Choosing the right parameters for a template can make a significant difference to how useful the template is. In this article, I will present a very simple guideline that, where applicable, can improve a template's flexibility. I will also provide an example of how the standard library itself could have applied this guideline but didn't.
The fundamental idea can be seen in the following example:
template<typename Element> struct inflexible { typedef Element element_t; typedef std::vector<Element> container_t; // ... }; template<typename Container> struct flexible { typedef typename Container::value_type element_t; typedef Container container_t; // ... };
These two templates both define two member typedefs element_t and container_t, presumably for further use internally (not shown). In the first case, although the template can have any element type, it always uses a std::vector as container. The second case is more flexible, since it will work with any container, and any element type, provided that the container has a sufficiently vector-like interface. The principle at work can be stated as follows:
"A template will be more flexible if, instead of internally generating a new type from its arguments, it accepts the generated type directly as a parameter."
Unfortunately, there are some costs associated with this approach, which I will point out first before expanding on the benefits. Firstly, the interface may be less convenient. From the example, client code would have to use flexible<std::vector<int> > instead of simply inflexible<int>. There is an easy solution, which is to provide a convenient interface once the more flexible implementation is available:
template <typename Element> struct convenient : flexible<std::vector<Element> > { };
The second cost is that the documentation for the template will be more complicated. In the example, instead of merely specifying the constraints on the element type, the documentation must now also describe what interface the container type must provide, such as an operator[] member function, insert functions and so on. Ideally, the requirements would also be broad enough to allow for future changes in the implementation of the template, for instance switching internally from using operator[] to random-access iterators.
Lastly, to inter-operate with a wide variety of argument types, the template implementation will need to be more carefully written. In the example, instead of assuming that size_t is the correct type for indexing into the container, the implementation should use typename container_t::size_type.
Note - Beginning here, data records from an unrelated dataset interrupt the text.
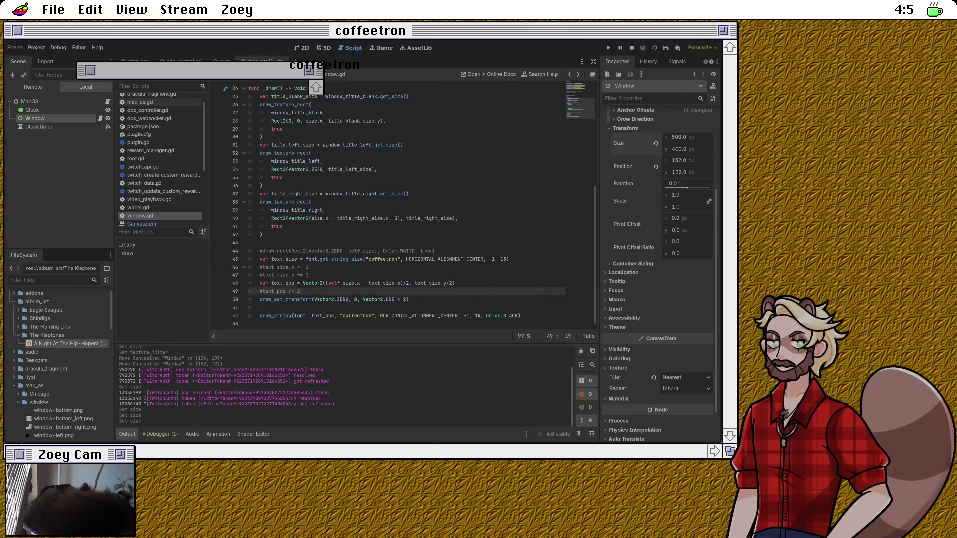
left_click(360, 283)
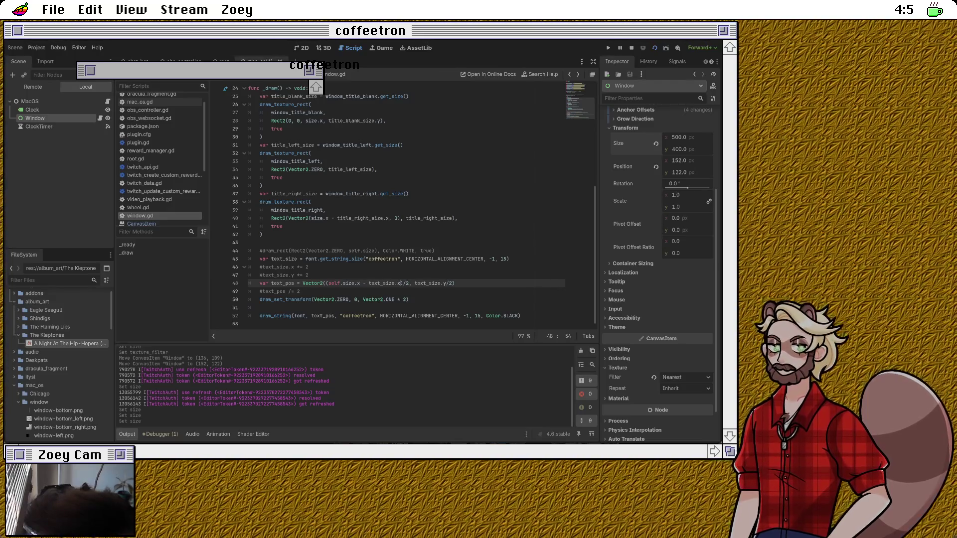
Step: Multiply self.size.x by 2 on line 48, save, and drop the height to 399 to redraw
type("* 2")
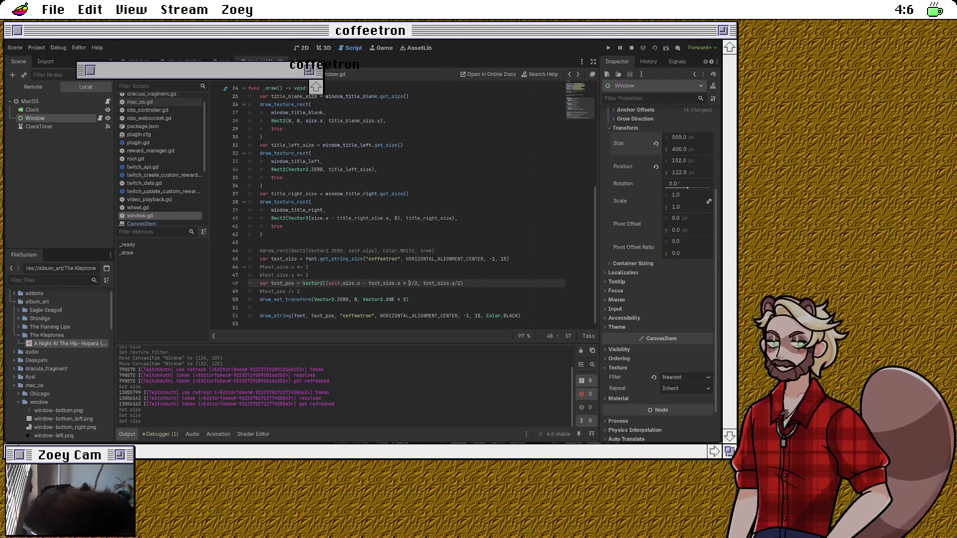
left_click(300, 292)
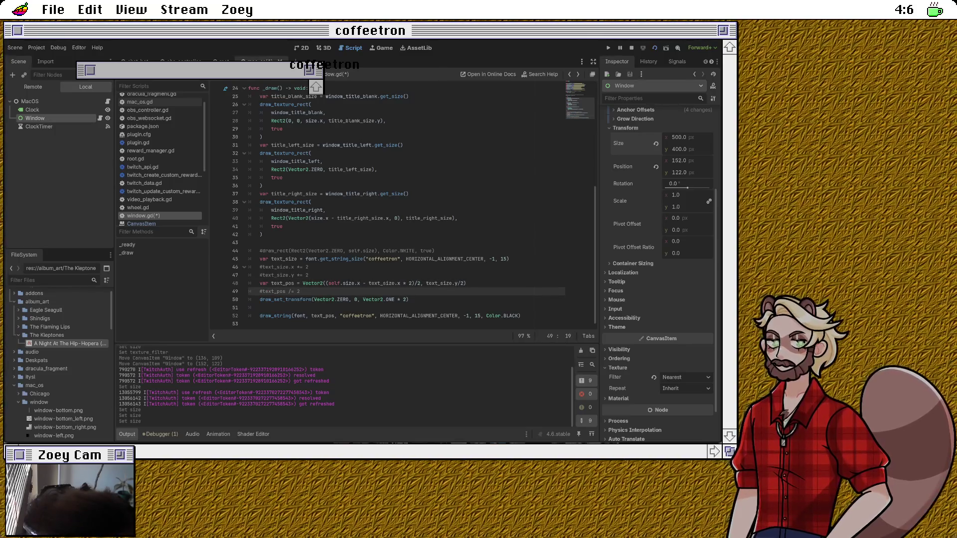
key("ctrl+s")
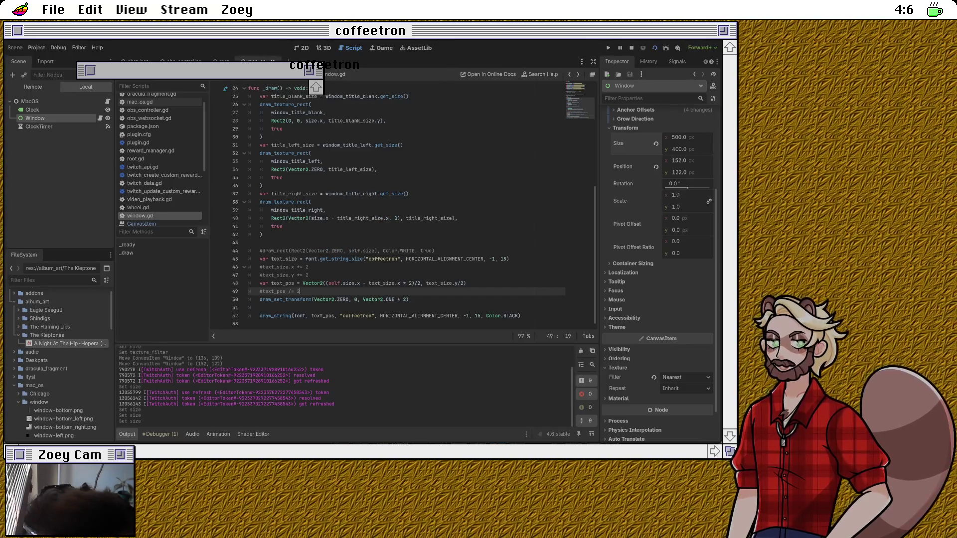
left_click(678, 149)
To see the consequences of writing a more flexible template, let's take a look at std::map:
template <class Key, class T, ...> class map { public: typedef Key key_type; typedef T mapped_type; typedef pair<const Key, T> value_type; // ... };
This should be recognizable as a variant of the first template /inflexible/, since it generates the value_type (using std::pair) from template arguments instead of accepting a value_type parameter directly. If I have a user-defined type that has both key_type and mapped_type in the same object, I have a problem which will be familiar to some readers from their own experience. For example:
struct person { person_id_t m_person_id; //Unique identifier std::string m_surname; std::string m_other_names; // ... }; void foo () { typedef std::map<person_id_t, person> map_t; map_t my_map; person p; person_id_t id; // must generate a pair object for insertion my_map.insert(map_t::value_type (p.m_person_id, p)); // lookup by ID and modification are // convenient my_map[id].m_other_names = "Joe"; }
The insertion is a little cumbersome, and duplicates the person ID for every entry in the map. How much of a problem this is in practice depends on the nature of the key type in use, but it is usually a good idea to avoid data duplication where possible. Alternatively, one could choose to use std::set and have code like this:
struct person_id_less { bool operator()(person const &p1, person const &p2) { return p1.m_person_id < p2.m_person_id; } }; void foo () { typedef std::set<person, person_id_less> set_t; set_t my_set; person p; person_id_t id; // insertion is convenient my_set.insert (p); // find requires a person object instead // of just the ID p.m_person_id = id; // mutable access requires a const_cast const_cast<person &>( *my_set.find (p)).m_other_names = "Joe"; }
So std::set is easier to use as far as insertions are concerned, and does not duplicate any data, but element lookup and modification are made more difficult. In fact, the std::set example has a potentially catastrophic problem, since my_set.find() will return my_set.end() if there is no match, leading to undefined behaviour from the code. None of these problems are insurmountable, but they do reveal some limitations of the two templates' interfaces.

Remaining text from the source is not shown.